As someone who is highly prone to motion sickness, I am very concerned.
In three days, my father-in-law, husband, and I are going to be leaving for a ten-day trip to the Galapagos; seven of those days we will be on a boat, and a relatively small boat, at that. Judging from the website, it’s going to be a very nice boat, but it’s no Carnival cruise ship. I will feel the waves.
More important than the fear of spending my time on board hanging over the side, though, is the excitement of what we’re going to see. Since the time in elementary school when I did a report on the Galapagos (way back when kids did reports using things like “encyclopedias” and “library books”), I have been intrigued by this tiny chain of islands 600 miles off Ecuador’s west coast.
For most people, the Galapagos aound familiar for three reasons: finches, giant tortoises, and Charles Darwin. I’m sure I’d be able to expound on all three of these things in a much more intelligent and fact-filled way after the trip, but you know that theory of evolution? That happened there. A lot.
Museums like to present timelines of stuff. As humans, we connect to the past by relating it to our present, and imagining our future. It’s fun to look back and see how things have changed, even if it’s a little scary to see how quickly this can sometimes happen. As it is, I had to explain a clothesline to my son yesterday. He did know what I was talking about, but referred to it as “old-timey”. And did you know that phones used to have cords? Like, attached to them? Weird.
We’ve all seen those little drawings depicting man ascending from apes (sorry, Rick Santorum). We’ve also been to museums and have seen rows of objects, be they dinosaur and chicken skeletons or Barbie dolls, aircraft or artworks. Humans, I think, understand change when you can see it.
What has already amazed me through the scant research and preparation I have done (the extent of my packing currently includes Keen sandals and SPF 50) is being able to see, in present condition, how organisms have changed. Distinct populations of animals live on each island, and have adapted certain characteristics to ensure their survival in that particular niche. Beak shape, hunting tactics, shell form, ability to swim and feed in salt water…the birds and reptiles of the Galapagos are remarkable survivalists, succeeding where few humans before them have.
While we may not be able to see the entire timeline before our eyes, knowing the history of the islands and understanding why something appears the way it does is fascinating. Seeing the plants and the vegetation and knowing how intimately connected they are…we can see it anywhere we look, as all organisms are masters of adaptation, but the backdrop for this lesson is a bit more exotic (though no less dangerous) than watching the house finches at our backyard bird feeder.
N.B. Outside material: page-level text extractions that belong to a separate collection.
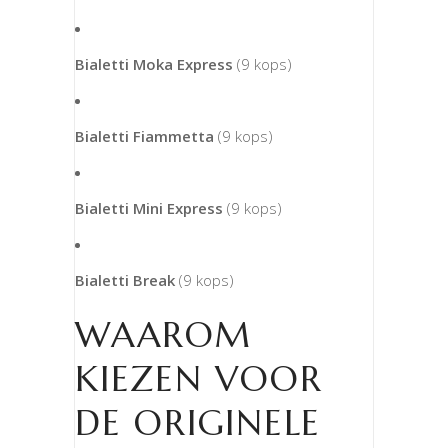
Bialetti Moka Express
(9 kops)
Bialetti Fiammetta
(9 kops)
Bialetti Mini Express
(9 kops)
Bialetti Break
(9 kops)
WAAROM
KIEZEN VOOR
DE ORIGINELE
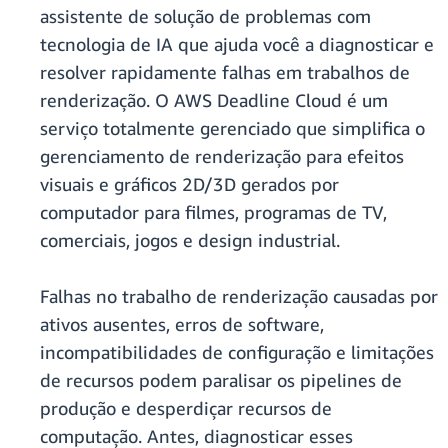
assistente de solução de problemas com
tecnologia de IA que ajuda você a diagnosticar e
resolver rapidamente falhas em trabalhos de
renderização. O AWS Deadline Cloud é um
serviço totalmente gerenciado que simplifica o
gerenciamento de renderização para efeitos
visuais e gráficos 2D/3D gerados por
computador para filmes, programas de TV,
comerciais, jogos e design industrial.
Falhas no trabalho de renderização causadas por
ativos ausentes, erros de software,
incompatibilidades de configuração e limitações
de recursos podem paralisar os pipelines de
produção e desperdiçar recursos de
computação. Antes, diagnosticar esses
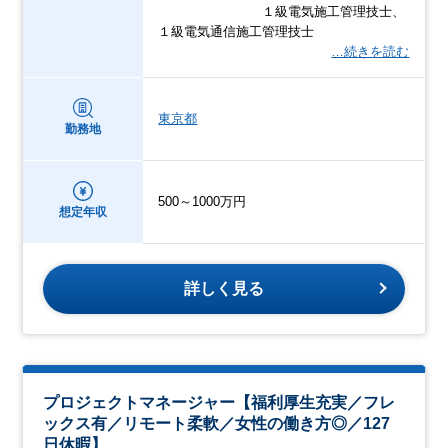
１級電気施工管理技士、
１級電気通信施工管理技士
…続きを読む
東京都
勤務地
500～1000万円
想定年収
詳しく見る
プロジェクトマネージャー【福利厚生充実／フレ
ックス有／リモート柔軟／女性の働き方◎／127
日休暇】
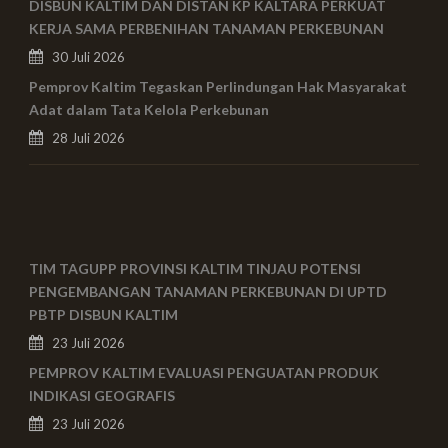
DISBUN KALTIM DAN DISTAN KP KALTARA PERKUAT
KERJA SAMA PERBENIHAN TANAMAN PERKEBUNAN
30 Juli 2026
Pemprov Kaltim Tegaskan Perlindungan Hak Masyarakat
Adat dalam Tata Kelola Perkebunan
28 Juli 2026
TIM TAGUPP PROVINSI KALTIM TINJAU POTENSI
PENGEMBANGAN TANAMAN PERKEBUNAN DI UPTD
PBTP DISBUN KALTIM
23 Juli 2026
PEMPROV KALTIM EVALUASI PENGUATAN PRODUK
INDIKASI GEOGRAFIS
23 Juli 2026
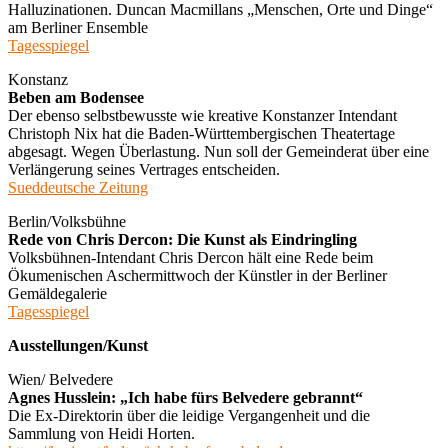
Halluzinationen. Duncan Macmillans „Menschen, Orte und Dinge“
am Berliner Ensemble
Tagesspiegel
Konstanz
Beben am Bodensee
Der ebenso selbstbewusste wie kreative Konstanzer Intendant
Christoph Nix hat die Baden-Württembergischen Theatertage
abgesagt. Wegen Überlastung. Nun soll der Gemeinderat über eine
Verlängerung seines Vertrages entscheiden.
Sueddeutsche Zeitung
Berlin/Volksbühne
Rede von Chris Dercon: Die Kunst als Eindringling
Volksbühnen-Intendant Chris Dercon hält eine Rede beim
Ökumenischen Aschermittwoch der Künstler in der Berliner
Gemäldegalerie
Tagesspiegel
Ausstellungen/Kunst
Wien/ Belvedere
Agnes Husslein: „Ich habe fürs Belvedere gebrannt“
Die Ex-Direktorin über die leidige Vergangenheit und die
Sammlung von Heidi Horten.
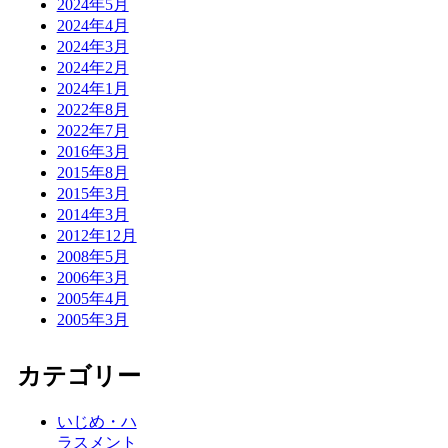
2024年5月
2024年4月
2024年3月
2024年2月
2024年1月
2022年8月
2022年7月
2016年3月
2015年8月
2015年3月
2014年3月
2012年12月
2008年5月
2006年3月
2005年4月
2005年3月
カテゴリー
いじめ・ハ
ラスメント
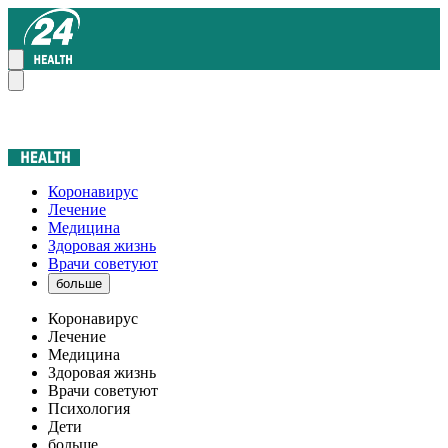
Коронавирус
Лечение
Медицина
Здоровая жизнь
Врачи советуют
больше
Коронавирус
Лечение
Медицина
Здоровая жизнь
Врачи советуют
Психология
Дети
больше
Bookending our cruise will be days spent in Quito, the capital city of Ecuador. We’ve been trying to decide what sights we’ll see in the city, and since we’ll gt a lot of nature out on the boat, we’ve been focusing our research, of course, on museums.
I’m kind of ashamed to admit it (and hopefully this doesn’t diminish my credibility) but we’re going here. And while I could blame the quest to get (as the website calls it) “that photo” of ourselves straddling the Equator on my GPS-obsessed male travelling companions, I’m pretty sure I’m the one who brought it up first. Can I help it that, in addition to being a well-educated, culturally-aware citizen, I’m still a tourist?
It’s been a while since I’ve travelled internationally, and each time has been an adventure. My first trip out of the country was to the Dominican Republic, where we spent a week on a desert island. Our accommodations were slightly less luxurious but offered more scorpions, cactus, and mosquitoes. We explored Santo Domingo as well, visiting churches, ZooDOM, the national botanical gardens, the Acquario Nacional, and several historical sites. OK, I admit. We did also go here. It wasn’t all completely cultural.
Our 2005 trip to Italy was equally stunning, though being seven months pregnant (and as big as a car) made for an interesting experience, and with far less wine than originally planned for. The time we spent in Venice was surreal; I don’t normally find myself in places so postcard-worthy. It’s exhausting, spending so many hours stumbling around in discovery mode, amazed and enchanted by everything.
And so while I am blessed to live a life that allows me to travel every so often, to see the world as my museum, I am also thankful that each of those experiences has changed me. I’d like to think they’ve made me wiser, they’ve shaped my own timeline and my own evolution, but at the very least, they have opened my eyes to see something new.